## SET OF TASKS:
(A) In the converter derivation, which figure shows the voltage of inductor L₂?
(B) Please write the next part of the converter derivation, starting after equation (12).

## DOCUMENT EXCERPT:
The inductor L₂ voltage is illustrated in Figure 5, and inductor average voltage value is

$$V_{L2}=\frac{1}{T}\left[\underset{0}{\overset{\delta T}{{\displaystyle \int }}}\left(V_{C1}-V_{C3}\right)dt+\underset{\delta T}{\overset{T}{{\displaystyle \int }}}-V_{C3}dt\right]=0$$

(9)

The voltage across the capacitor C₃ can be written as

$$V_{C3}=\frac{\delta }{1-\delta }{V}_{PV}$$

(10)

Hence, the converter output voltage can be calculated as

$$V_O=\frac{1+\delta }{1-\delta }{V}_{PV}$$

(11)

By equating the converter input power and output power, the input inductor current is derived as

$$V_{PV}{I}_{L1}=V_O{I}_O\Rightarrow I_{L1}=\frac{1+\delta }{1-\delta }{I}_O$$

(12)

## DATASET EXCERPTS:

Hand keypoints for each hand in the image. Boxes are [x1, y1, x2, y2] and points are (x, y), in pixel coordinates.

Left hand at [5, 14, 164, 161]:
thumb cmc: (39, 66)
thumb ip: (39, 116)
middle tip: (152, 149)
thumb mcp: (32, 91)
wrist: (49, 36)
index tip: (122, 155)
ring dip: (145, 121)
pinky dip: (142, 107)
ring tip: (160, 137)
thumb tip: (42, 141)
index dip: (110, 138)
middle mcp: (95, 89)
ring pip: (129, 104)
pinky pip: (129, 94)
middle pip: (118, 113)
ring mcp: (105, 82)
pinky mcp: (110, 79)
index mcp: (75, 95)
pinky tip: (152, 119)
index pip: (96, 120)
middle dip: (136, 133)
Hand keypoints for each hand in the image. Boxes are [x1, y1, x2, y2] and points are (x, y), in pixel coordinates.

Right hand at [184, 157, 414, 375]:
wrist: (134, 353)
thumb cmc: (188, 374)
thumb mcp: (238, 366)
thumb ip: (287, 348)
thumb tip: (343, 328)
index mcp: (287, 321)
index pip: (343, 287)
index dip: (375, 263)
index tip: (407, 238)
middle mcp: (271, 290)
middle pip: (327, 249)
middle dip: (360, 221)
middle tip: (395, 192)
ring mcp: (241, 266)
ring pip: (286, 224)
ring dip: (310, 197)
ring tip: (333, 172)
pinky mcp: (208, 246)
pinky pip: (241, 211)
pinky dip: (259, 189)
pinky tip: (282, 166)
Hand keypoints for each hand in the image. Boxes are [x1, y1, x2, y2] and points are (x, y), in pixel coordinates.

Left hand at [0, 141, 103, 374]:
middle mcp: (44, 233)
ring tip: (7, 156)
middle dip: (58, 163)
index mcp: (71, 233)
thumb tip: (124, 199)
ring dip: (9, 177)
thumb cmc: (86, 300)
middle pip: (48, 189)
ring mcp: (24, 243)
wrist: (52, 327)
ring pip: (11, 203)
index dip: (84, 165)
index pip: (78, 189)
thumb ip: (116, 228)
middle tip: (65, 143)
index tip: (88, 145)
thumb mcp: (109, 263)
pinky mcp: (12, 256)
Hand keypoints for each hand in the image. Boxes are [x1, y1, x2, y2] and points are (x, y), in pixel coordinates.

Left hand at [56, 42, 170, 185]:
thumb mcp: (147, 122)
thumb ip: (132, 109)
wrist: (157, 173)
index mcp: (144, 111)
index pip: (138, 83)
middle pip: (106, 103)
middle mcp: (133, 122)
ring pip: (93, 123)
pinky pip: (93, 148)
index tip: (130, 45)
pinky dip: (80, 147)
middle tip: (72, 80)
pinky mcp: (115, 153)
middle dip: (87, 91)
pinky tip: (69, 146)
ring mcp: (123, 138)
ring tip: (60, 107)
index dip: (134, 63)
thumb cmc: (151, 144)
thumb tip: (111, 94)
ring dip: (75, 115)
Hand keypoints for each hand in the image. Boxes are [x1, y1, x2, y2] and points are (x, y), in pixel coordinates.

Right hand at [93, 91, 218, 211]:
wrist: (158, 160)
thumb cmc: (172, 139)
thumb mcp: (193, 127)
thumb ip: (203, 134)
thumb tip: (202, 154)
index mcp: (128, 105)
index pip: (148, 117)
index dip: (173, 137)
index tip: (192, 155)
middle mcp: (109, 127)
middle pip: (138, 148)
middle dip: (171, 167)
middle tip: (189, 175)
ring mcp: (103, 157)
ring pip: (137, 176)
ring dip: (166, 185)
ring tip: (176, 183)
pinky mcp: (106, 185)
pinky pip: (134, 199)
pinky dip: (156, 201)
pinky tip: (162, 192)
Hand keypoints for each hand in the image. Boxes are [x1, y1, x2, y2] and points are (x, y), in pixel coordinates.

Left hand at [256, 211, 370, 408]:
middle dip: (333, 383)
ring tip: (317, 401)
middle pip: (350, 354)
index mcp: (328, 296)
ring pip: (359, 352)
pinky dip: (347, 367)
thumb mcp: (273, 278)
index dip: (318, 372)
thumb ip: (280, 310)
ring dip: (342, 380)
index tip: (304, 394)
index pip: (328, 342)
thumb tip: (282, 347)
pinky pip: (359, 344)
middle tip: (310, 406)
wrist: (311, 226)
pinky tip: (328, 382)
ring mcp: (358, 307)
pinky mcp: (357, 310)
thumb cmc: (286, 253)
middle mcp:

## EXERCISE RESULTS:
(A) Figure 5.

(B)
When the Kirchhoff’s current law is applied in the loop

$$i_{C3}+i_O-i_{L2}=0\Rightarrow i_{L2}=i_{C3}+i_O$$

(13)

The capacitor C₃ charge and discharge current is shown in Figure 6. Here the capacitor current average value observed is zero, and the average current in the inductor is similar to the average output current, as the inductor tends to retain that average value.

Assuming that i₀ = i_l2

The mean value of the capacitor C₁ current (i_C1) is displayed in Figure 7. From the capacitor current interval zero to δT and δ to T time, the i_C1 is calculated as

$$I_{C1}=\frac{1}{T}\left[\underset{0}{\overset{\delta T}{{\displaystyle \int }}}\left(-i_O\right)dt+\underset{\delta T}{\overset{T}{{\displaystyle \int }}}\left(i_{D1}-i_O\right)dt\right]=0$$

(14)

$$i_{D1}-i_O=i_O\frac{\delta }{1-\delta }$$

(15)

When the power switch T is turned ON, the diode D₁ current is calculated as

$$i_{D1}=\frac{I_O}{1-\delta }$$

(16)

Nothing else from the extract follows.